MATERIAL PROVIDED

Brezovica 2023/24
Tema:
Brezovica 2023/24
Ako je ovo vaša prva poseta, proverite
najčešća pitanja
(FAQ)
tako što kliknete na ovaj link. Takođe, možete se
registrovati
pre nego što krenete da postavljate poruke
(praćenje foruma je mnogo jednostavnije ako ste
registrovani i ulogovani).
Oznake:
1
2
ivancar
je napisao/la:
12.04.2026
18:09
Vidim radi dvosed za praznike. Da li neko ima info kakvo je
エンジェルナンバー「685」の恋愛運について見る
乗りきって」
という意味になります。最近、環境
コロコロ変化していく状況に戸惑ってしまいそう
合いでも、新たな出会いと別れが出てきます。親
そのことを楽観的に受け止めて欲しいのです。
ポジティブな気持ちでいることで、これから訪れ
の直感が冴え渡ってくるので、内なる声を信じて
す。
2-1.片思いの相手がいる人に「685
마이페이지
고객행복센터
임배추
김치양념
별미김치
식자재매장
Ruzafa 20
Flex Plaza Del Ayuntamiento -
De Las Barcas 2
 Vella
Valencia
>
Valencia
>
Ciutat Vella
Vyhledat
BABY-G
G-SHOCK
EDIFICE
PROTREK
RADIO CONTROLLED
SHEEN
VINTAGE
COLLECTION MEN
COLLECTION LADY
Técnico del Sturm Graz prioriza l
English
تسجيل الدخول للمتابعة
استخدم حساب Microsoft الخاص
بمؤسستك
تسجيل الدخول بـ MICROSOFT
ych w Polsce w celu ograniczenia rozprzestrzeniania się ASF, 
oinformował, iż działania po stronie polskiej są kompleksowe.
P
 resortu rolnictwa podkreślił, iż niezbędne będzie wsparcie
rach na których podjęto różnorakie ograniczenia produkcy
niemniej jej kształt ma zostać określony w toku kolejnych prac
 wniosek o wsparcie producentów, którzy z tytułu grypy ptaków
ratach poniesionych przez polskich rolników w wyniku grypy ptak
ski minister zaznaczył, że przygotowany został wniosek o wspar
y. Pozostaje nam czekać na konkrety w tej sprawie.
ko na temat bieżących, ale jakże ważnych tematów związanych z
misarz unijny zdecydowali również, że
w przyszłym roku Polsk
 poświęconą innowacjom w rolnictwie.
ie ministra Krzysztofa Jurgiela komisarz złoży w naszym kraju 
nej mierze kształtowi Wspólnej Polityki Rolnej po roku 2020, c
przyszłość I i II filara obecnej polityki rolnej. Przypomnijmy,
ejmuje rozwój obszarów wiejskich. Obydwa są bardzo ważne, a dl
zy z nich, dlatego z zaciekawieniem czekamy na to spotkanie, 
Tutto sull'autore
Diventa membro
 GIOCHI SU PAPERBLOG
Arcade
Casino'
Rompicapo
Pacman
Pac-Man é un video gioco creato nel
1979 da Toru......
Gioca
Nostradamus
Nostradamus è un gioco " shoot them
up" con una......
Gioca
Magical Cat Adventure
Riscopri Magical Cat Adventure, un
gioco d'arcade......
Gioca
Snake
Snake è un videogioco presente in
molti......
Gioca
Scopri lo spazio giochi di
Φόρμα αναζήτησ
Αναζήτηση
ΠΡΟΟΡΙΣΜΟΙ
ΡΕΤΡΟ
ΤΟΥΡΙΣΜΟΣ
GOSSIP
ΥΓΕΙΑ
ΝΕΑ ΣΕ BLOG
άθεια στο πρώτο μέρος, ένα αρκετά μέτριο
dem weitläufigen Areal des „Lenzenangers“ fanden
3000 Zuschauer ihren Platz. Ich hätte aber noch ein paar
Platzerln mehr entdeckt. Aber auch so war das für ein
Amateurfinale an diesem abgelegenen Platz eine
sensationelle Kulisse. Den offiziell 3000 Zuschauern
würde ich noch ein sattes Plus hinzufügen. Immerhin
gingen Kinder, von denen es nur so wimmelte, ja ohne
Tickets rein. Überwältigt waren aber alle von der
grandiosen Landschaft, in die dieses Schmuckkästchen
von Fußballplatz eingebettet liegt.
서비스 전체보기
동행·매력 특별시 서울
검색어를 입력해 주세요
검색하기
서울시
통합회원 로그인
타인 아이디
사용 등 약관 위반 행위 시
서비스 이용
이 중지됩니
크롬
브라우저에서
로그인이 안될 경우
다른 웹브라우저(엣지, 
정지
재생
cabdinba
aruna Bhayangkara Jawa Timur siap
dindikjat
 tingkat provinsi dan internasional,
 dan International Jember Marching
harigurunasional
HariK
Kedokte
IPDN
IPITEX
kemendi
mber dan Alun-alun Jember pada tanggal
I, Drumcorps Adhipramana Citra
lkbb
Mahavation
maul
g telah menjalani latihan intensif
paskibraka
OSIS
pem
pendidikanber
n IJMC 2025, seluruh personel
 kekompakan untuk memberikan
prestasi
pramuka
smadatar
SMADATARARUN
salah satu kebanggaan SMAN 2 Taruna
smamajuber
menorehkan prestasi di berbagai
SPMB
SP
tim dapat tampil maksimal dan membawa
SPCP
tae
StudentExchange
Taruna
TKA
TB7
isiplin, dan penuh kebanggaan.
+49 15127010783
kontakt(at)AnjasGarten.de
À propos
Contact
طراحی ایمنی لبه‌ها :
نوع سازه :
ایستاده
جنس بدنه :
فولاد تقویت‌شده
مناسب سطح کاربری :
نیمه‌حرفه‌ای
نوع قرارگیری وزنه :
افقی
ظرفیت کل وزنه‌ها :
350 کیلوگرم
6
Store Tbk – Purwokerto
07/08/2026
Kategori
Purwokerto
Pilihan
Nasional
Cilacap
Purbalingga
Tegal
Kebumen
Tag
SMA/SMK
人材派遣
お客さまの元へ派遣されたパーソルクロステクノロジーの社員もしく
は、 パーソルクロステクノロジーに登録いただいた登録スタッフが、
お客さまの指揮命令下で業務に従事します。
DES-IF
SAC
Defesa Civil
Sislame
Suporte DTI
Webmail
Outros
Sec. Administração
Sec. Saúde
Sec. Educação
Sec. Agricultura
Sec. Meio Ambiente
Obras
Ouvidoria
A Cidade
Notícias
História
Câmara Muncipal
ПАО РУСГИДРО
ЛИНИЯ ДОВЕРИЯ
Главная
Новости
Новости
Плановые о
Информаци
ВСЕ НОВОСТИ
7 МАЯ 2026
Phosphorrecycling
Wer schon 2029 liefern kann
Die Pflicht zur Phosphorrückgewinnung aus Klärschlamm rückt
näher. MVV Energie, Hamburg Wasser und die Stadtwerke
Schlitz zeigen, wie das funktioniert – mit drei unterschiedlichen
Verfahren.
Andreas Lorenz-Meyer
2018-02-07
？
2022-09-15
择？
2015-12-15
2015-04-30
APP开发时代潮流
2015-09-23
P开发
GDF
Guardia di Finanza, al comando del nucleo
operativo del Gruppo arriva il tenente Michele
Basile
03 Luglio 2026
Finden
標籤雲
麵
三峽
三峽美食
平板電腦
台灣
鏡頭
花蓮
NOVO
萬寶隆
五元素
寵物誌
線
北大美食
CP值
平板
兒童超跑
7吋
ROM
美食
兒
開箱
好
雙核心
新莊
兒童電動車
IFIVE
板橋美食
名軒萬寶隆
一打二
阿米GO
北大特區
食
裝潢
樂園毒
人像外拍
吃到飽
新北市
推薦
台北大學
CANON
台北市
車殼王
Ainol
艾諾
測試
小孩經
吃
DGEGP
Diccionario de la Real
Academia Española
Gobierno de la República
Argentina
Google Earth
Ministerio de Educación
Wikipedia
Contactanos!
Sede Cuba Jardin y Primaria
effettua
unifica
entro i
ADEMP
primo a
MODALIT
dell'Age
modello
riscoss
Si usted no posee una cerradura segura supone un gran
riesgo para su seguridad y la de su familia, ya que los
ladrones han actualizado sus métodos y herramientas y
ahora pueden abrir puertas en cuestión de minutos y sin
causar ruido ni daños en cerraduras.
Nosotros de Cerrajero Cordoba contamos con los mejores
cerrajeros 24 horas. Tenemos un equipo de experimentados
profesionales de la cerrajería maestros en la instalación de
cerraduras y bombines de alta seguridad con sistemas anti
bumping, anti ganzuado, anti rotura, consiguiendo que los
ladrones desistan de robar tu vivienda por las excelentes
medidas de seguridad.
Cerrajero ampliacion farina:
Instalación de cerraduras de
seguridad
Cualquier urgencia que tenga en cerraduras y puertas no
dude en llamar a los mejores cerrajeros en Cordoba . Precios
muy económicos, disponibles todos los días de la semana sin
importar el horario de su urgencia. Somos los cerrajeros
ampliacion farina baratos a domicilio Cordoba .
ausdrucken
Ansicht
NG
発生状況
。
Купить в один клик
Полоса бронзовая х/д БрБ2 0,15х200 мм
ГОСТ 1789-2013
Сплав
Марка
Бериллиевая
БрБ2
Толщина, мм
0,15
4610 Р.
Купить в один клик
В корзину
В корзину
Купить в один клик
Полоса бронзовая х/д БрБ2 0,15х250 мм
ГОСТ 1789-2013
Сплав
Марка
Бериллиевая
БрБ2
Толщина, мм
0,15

ACTIVITY
Please rewrite the records from the start through the line containing "تسجيل الدخول بـ MICROSOFT", with "Valencia" changed to "València" and nothing else altered.

RESULT
Brezovica 2023/24
Tema:
Brezovica 2023/24
Ako je ovo vaša prva poseta, proverite
najčešća pitanja
(FAQ)
tako što kliknete na ovaj link. Takođe, možete se
registrovati
pre nego što krenete da postavljate poruke
(praćenje foruma je mnogo jednostavnije ako ste
registrovani i ulogovani).
Oznake:
1
2
ivancar
je napisao/la:
12.04.2026
18:09
Vidim radi dvosed za praznike. Da li neko ima info kakvo je
エンジェルナンバー「685」の恋愛運について見る
乗りきって」
という意味になります。最近、環境
コロコロ変化していく状況に戸惑ってしまいそう
合いでも、新たな出会いと別れが出てきます。親
そのことを楽観的に受け止めて欲しいのです。
ポジティブな気持ちでいることで、これから訪れ
の直感が冴え渡ってくるので、内なる声を信じて
す。
2-1.片思いの相手がいる人に「685
마이페이지
고객행복센터
임배추
김치양념
별미김치
식자재매장
Ruzafa 20
Flex Plaza Del Ayuntamiento -
De Las Barcas 2
 Vella
València
>
València
>
Ciutat Vella
Vyhledat
BABY-G
G-SHOCK
EDIFICE
PROTREK
RADIO CONTROLLED
SHEEN
VINTAGE
COLLECTION MEN
COLLECTION LADY
Técnico del Sturm Graz prioriza l
English
تسجيل الدخول للمتابعة
استخدم حساب Microsoft الخاص
بمؤسستك
تسجيل الدخول بـ MICROSOFT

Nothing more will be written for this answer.